49      Par conséquent ne sont pas non plus manifestement dépourvues de tout fondement en droit les conclusions tendant à la condamnation de la République arabe syrienne au paiement des sommes de 10 136 124,75 euros et de 673 030,47 USD au titre des intérêts contractuels et de retard pour la période du 9 août 2017 au 30 juin 2022, d’une part, et des intérêts de retard dus sur les sommes de 40 744 064,86 euros et de 2 223 971,84 USD à compter du 30 juin 2022 et jusqu’à la date du paiement, d’autre part. Les intérêts de retard sont calculés selon la méthode prévue à l’article 3, paragraphe 2, de l’accord de prêt.

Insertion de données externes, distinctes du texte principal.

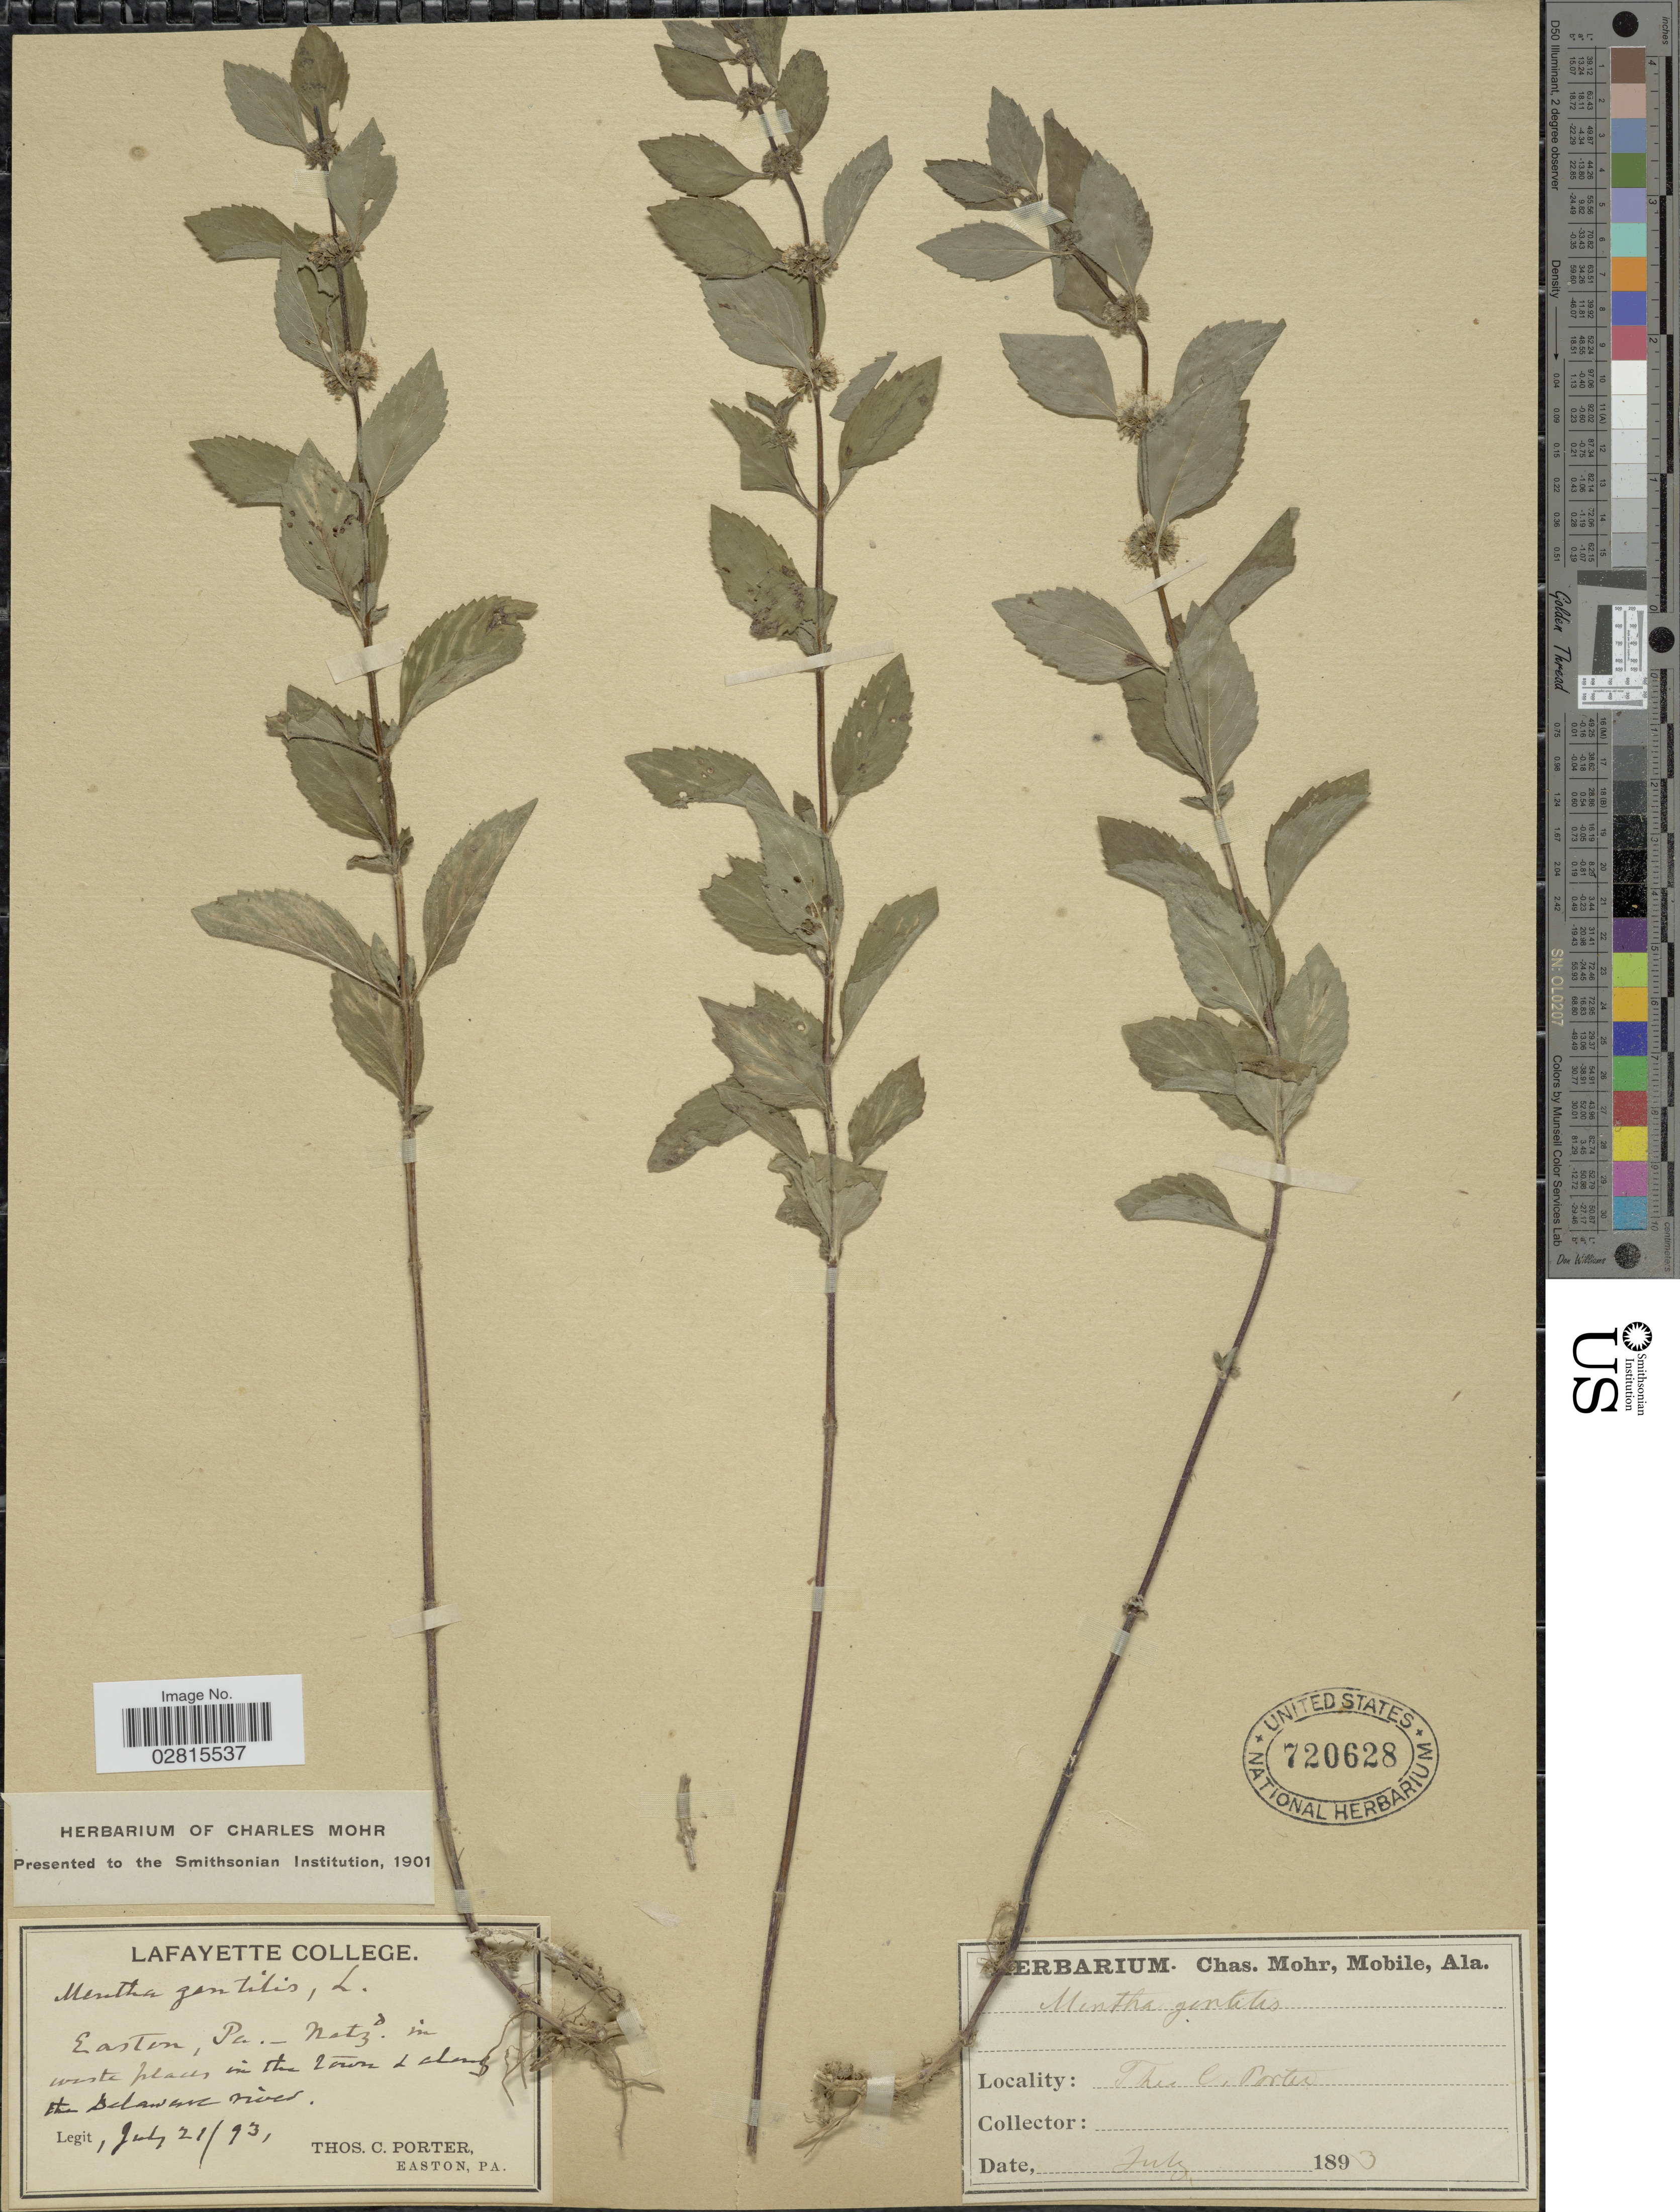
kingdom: Plantae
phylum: Tracheophyta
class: Magnoliopsida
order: Lamiales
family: Lamiaceae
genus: Mentha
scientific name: Mentha x gentilis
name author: L.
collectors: T. Porter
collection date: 1893-07-21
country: United States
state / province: Pennsylvania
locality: Easton, Pa.-Natzd, in waste places in the town & along the Delaware river.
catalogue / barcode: US 720628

50      Partant, il y a lieu de faire droit aux conclusions de la BEI tendant à lui adjuger ses conclusions et, ainsi, à condamner la République arabe syrienne par défaut, conformément à l’article 123 du règlement de procédure.

 Sur les dépens

51      Aux termes de l’article 134, paragraphe 1, du règlement de procédure, toute partie qui succombe est condamnée aux dépens, s’il est conclu en ce sens. La République arabe syrienne ayant succombé, il y a lieu de la condamner aux dépens, conformément aux conclusions de la BEI.

Par ces motifs,

LE TRIBUNAL (neuvième chambre)

déclare et arrête :

1)      La République arabe syrienne est condamnée à rembourser à l’Union européenne, représentée par la Banque européenne d’investissement (BEI), les sommes de 50 880 189,61 euros et de 2 897 002,31 dollars des ÉtatsUnis (USD) représentant les montants principaux et les intérêts contractuels et de retard dus au 30 juin 2022 et à la BEI les sommes de 11 416,23 euros et de 760,94 USD représentant les intérêts de retard liés à la tranche due le 10 juin 2022, accumulés jusqu’au 29 juin 2022, non cautionnés par l’Union.

2)      Les sommes de 40 744 064,86 euros et de 2 223 971,84 USD comprenant les montants principaux portent intérêts de retard, calculés selon la méthode prévue à l’article 3, paragraphe 2, de l’accord de prêt no 21595 relatif à la conception, à la construction, à l’équipement et à la mise en service de certains hôpitaux situés en Syrie, conclu entre la BEI et la République arabe syrienne le 15 juin 2002, amendé par lettre du 11 avril 2006 et modifié les 17 octobre et 29 novembre 2007, à compter du 30 juin 2022 et jusqu’à la date du paiement.

3)      La République arabe syrienne est condamnée aux dépens.

Truchot

Frendo

Sampol Pucurull

Ainsi prononcé en audience publique à Luxembourg, le 20 décembre 2023.

Signatures


*      Langue de procédure : l’anglais.